Published on 2025-08-07T06:18:08Z

YandexNews bot

The YandexNews bot is a specialized web crawler from the Russian search engine Yandex. Its purpose is to discover and index news content for Yandex's news aggregation services. For publishers, being indexed by this bot can drive significant traffic and increase visibility among Yandex users, particularly in the Russian-speaking market.

What is the YandexNews bot?

The YandexNews bot is a dedicated crawler from Yandex designed to discover, collect, and process news content from websites for Yandex's news aggregation services. The bot identifies itself in server logs with the user-agent string Mozilla/5.0 (compatible; YandexNews/4.0; +http://yandex.com/bots). It systematically visits websites to identify fresh news content, headlines, and publication dates to help Yandex categorize and present news to its users.

Why is the YandexNews bot crawling my site?

The YandexNews bot is crawling your site to discover and index its news content for Yandex's news services. If the bot is visiting your site, it is because your content appears to be news-related. The frequency of visits depends on how often you publish new content. Sites that publish breaking news may be crawled more frequently. This is an authorized and standard activity for a search engine with a news aggregation service.

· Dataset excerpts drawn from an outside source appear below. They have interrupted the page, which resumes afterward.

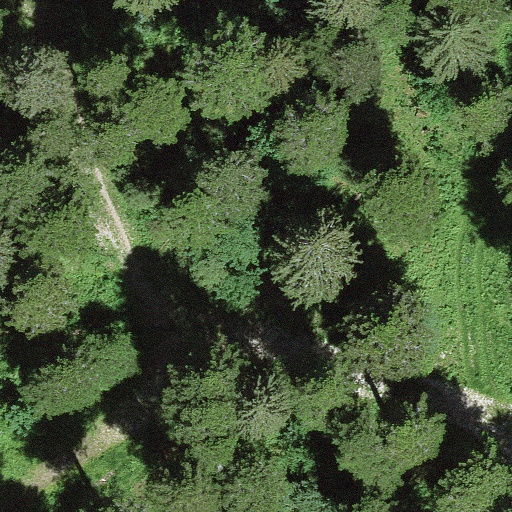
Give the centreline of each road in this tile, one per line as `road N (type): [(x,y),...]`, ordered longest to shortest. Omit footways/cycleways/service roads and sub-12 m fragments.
road 1 (track): [(0,454),(122,432),(177,366),(93,164),(37,0)]
road 2 (track): [(511,427),(177,366)]
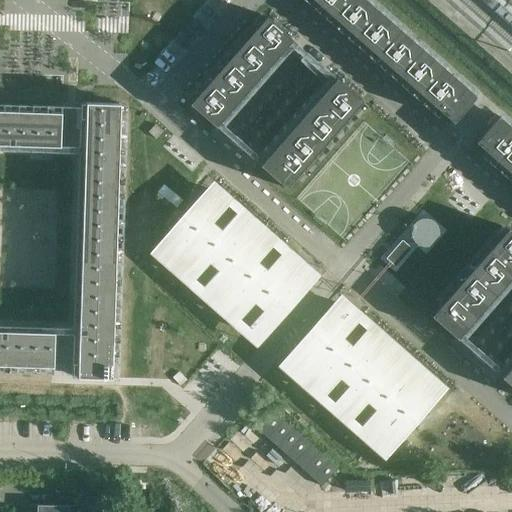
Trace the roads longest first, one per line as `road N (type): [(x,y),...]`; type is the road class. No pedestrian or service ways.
road 1 (unclassified): [(0,455),(173,459),(344,269)]
road 2 (unclassified): [(248,0),(159,105),(344,269)]
road 3 (unclassified): [(449,149),(280,0)]
road 4 (unclassified): [(344,269),(511,417)]
road 5 (unclassified): [(344,269),(449,149)]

What is the purpose of the YandexNews bot?

The purpose of the YandexNews bot is to power Yandex's news aggregation services by collecting and indexing news content from across the web. This allows Yandex to provide its users with current news stories organized by topic. For publishers, having your content included in these services can drive significant traffic to your site and increase your visibility among Yandex users. The service creates a centralized news experience while still directing users to the original source for the full article.

How do I block the YandexNews bot?

To prevent the YandexNews bot from including your content in its news services, you can add a specific disallow rule to your robots.txt file. This is the standard method for managing crawler access.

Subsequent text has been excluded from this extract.